Of course, another question was immediately proffered, he refused to answer, and the Speaker was called on to reprimand me. He was an old, former gentleman farmer, Sir Richard Harrison and politely asked me to apologise to the Prime Minister, which of course didn't happen, essentially because the snap election was called in 1984 shortly afterwards by Muldoon and an apology wouldn't have happened anyway.
Press conferences are about asking questions, testing the politician.
The last widely popular Labour Prime Minister David Lange was so uncomfortable with them that at one stage he cancelled them altogether. As Press Gallery Chair at the time, it was my job to try and get them reinstated. In a meeting in his office on the 9th floor of the Beehive, Lange said he was sick of them.
"If I pick my nose, they'd show it on the six o'clock news," he opined. I suggested that was pretty easy to resolve, don't. He reinstated his press conferences.
Television is a Prime Minister's Holy Grail, their appearance on it means everything to them, hence our current leader's constant throw to the audience, on many occasions before she even looks up from her carefully scripted notes: Jessica, Tova.
Jacinda Ardern's press conferences are on a whole new level, she's had more practice at them than any other leader in recent history.
But for her, it's all about control, to cut off a line of questioning before something difficult takes hold.
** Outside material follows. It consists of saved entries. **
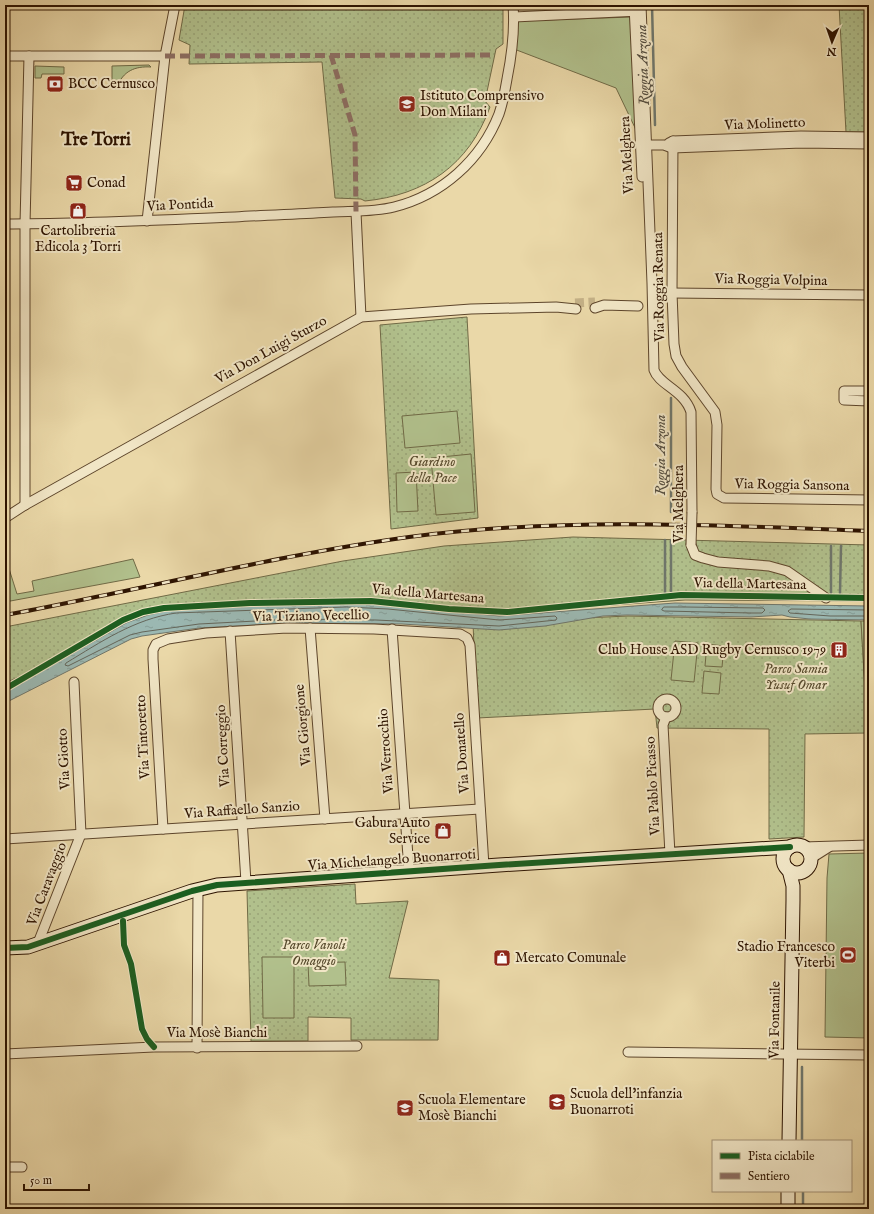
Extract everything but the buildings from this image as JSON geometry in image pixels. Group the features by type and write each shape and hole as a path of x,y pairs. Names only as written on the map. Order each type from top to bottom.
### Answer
{"street":[{"path":"147,221 164,56 175,5"},
{"name":"Via Pontida","path":"5,224 147,221 356,212 393,207 408,203 428,194 455,176 477,153 492,130 501,105 512,51 514,17 513,5"},
{"path":"514,17 638,8"},
{"name":"Via Melghera","path":"638,8 644,145 646,273 652,303 654,370 659,378 685,399 692,414 691,545 696,555 703,558 718,562 769,566 787,571 826,598"},
{"path":"5,56 164,56"},
{"path":"25,505 25,224 29,56"},
{"name":"Via Molinetto","path":"670,145 801,136 869,136"},
{"name":"Via Molinetto","path":"644,145 802,143 869,144"},
{"name":"Via Roggia Renata","path":"670,145 673,335 676,356 684,370 713,408 716,417 716,492"},
{"path":"356,212 360,318"},
{"name":"Via Roggia Volpina","path":"672,293 869,295"},
{"path":"598,305 638,306"},
{"name":"Via Don Luigi Sturzo","path":"5,518 25,505 360,318 471,309 575,306"},
{"path":"869,391 844,391 844,400 869,401"},
{"name":"Via Roggia Sansona","path":"716,492 719,496 724,498 869,500"},
{"name":"Via Tiziano Vecellio","path":"156,644 168,639 206,633 310,628 392,629 460,634 467,638"},
{"name":"Via Giorgione","path":"310,628 325,819"},
{"name":"Via Verrocchio","path":"392,629 408,871"},
{"name":"Via Correggio","path":"230,631 246,882"},
{"name":"Via Donatello","path":"467,638 470,645 484,866"},
{"name":"Via Tintoretto","path":"156,644 153,650 153,659 163,829"},
{"name":"Via Giotto","path":"74,682 81,834"},
{"name":"Via Pablo Picasso","path":"666,717 663,724 670,854"},
{"name":"Via Raffaello Sanzio","path":"5,839 480,809"},
{"name":"Via Caravaggio","path":"38,943 81,834"},
{"path":"803,847 809,853 810,859 808,866 795,871 785,866 787,852 795,845 803,847 829,847 869,845"},
{"path":"810,859 829,847"},
{"name":"Via Michelangelo Buonarroti","path":"5,948 24,948 198,889 217,885 763,848 787,852"},
{"name":"Via Fontanile","path":"789,1140 794,900 796,886 795,871"},
{"path":"197,1048 198,889"},
{"name":"Via Mosè Bianchi","path":"5,1054 154,1047 197,1048 357,1046"},
{"path":"628,1052 869,1055"},
{"path":"5,1167 22,1167"},
{"path":"788,1192 788,1209"}],"green space":[{"name":"Istituto Comprensivo Don Milani","path":"185,5 503,5 503,44 496,49 485,101 490,107 481,127 470,145 457,161 442,174 425,184 407,192 387,198 365,201 361,199 335,198 322,62 189,64 190,45 179,40"},
{"path":"839,5 869,5 869,132 846,132"},
{"path":"632,17 638,134 616,88 514,49 515,21"},
{"path":"149,65 151,67 140,67 126,73 117,87 112,87 112,66"},
{"path":"35,66 64,67 64,74 42,74 41,78 35,78"},
{"name":"Giardino della Pace","path":"467,317 478,518 391,529 380,325"},
{"path":"457,411 460,443 405,448 402,416"},
{"path":"471,454 475,512 436,515 431,458"},
{"path":"416,472 418,511 397,512 396,473"},
{"path":"573,537 869,545 869,601 685,600 513,612 389,601 157,606 123,617 21,676 5,683 5,627 343,561 444,546"},
{"path":"5,556 17,594 34,591 32,581 133,559 140,577 5,602"},
{"name":"Parco Samia Yusuf Omar","path":"628,616 861,621 868,733 805,734 804,837 769,839 769,729 657,728 655,709 477,718 473,623"},
{"path":"861,621 869,621 869,762"},
{"path":"675,641 698,643 694,682 671,680"},
{"path":"707,644 724,646 722,667 705,666"},
{"path":"704,671 721,673 719,694 702,693"},
{"name":"Stadio Francesco Viterbi","path":"869,853 869,1038 825,1037 827,878 829,854"},
{"name":"Parco Vanoli Omaggio","path":"355,884 356,904 408,901 389,978 439,980 438,1040 351,1040 351,1018 308,1017 308,1041 251,1041 247,891"},
{"path":"262,957 294,957 294,1018 263,1018"},
{"path":"345,962 346,985 309,986 308,963"}],"water":[{"path":"347,603 388,605 499,616 675,603 869,606 869,620 810,619 782,615 751,617 627,615 603,616 545,626 499,630 402,624 294,623 199,628 142,636 131,639 5,703 5,692 126,623 148,615 175,609"}],"waterway":[{"name":"Roggia Arzona","path":"652,5 655,125"},
{"name":"Roggia Arzona","path":"671,398 671,512"},
{"path":"665,540 665,593"},
{"name":"Roggia Arzona","path":"671,540 671,592"},
{"path":"831,546 831,593"},
{"path":"840,593 841,546"},
{"path":"802,1067 802,1140"},
{"path":"803,1192 803,1209"}],"tunnel":[{"path":"575,303 595,302"}],"railway":[{"path":"5,615 373,542 466,531 524,527 639,524 869,531"}],"marked path":[{"path":"331,55 355,135 356,212"},
{"path":"165,56 495,55"}],"cycle path":[{"name":"Via della Martesana","path":"5,689 123,620 143,612 164,608 250,603 371,601 449,609 507,612 681,595 869,598"},
{"path":"5,948 28,947 192,891 217,885 499,865 790,847"},
{"path":"123,921 124,945 131,964 142,1029 147,1039 154,1047"}],"place":[{"name":"BCC Cernusco","path":"55,84"},
{"name":"Istituto Comprensivo Don Milani","path":"407,104"},
{"name":"Conad","path":"74,183"},
{"name":"Cartolibreria Edicola 3 Torri","path":"78,211"},
{"name":"Club House ASD Rugby Cernusco 1979","path":"839,650"},
{"name":"Gabura Auto Service","path":"443,831"},
{"name":"Stadio Francesco Viterbi","path":"848,955"},
{"name":"Mercato Comunale","path":"502,958"},
{"name":"Scuola dell'infanzia Buonarroti","path":"557,1102"},
{"name":"Scuola Elementare Mosè Bianchi","path":"405,1108"}],"district":[{"name":"Tre Torri","path":"96,140"}]}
If it runs the risk of taking hold, she'll over talk the questioner through the power of the podium microphone and move on.
With the flick of a hand, she'll switch to another questioner. She's trained the media to raise their hands which allows her to rattle off the order in which the questions are to be asked.
If you're working to a deadline, which in radio is constant, it's of no consequence to Ardern, television takes precedence.
Admittedly the question she flicked away on her latest outing was probably one she wasn't too keen on taking - was she going to do more than a token visit to Auckland this Thursday?
The current crop has all been media trained like no other occupants in the Beehive. The same modus operandi has been adopted by Ardern's fellow preachers from the pulpit - Grant Robertson and Chris Hipkins.
It's called media control but asking questions is called democracy and accountability.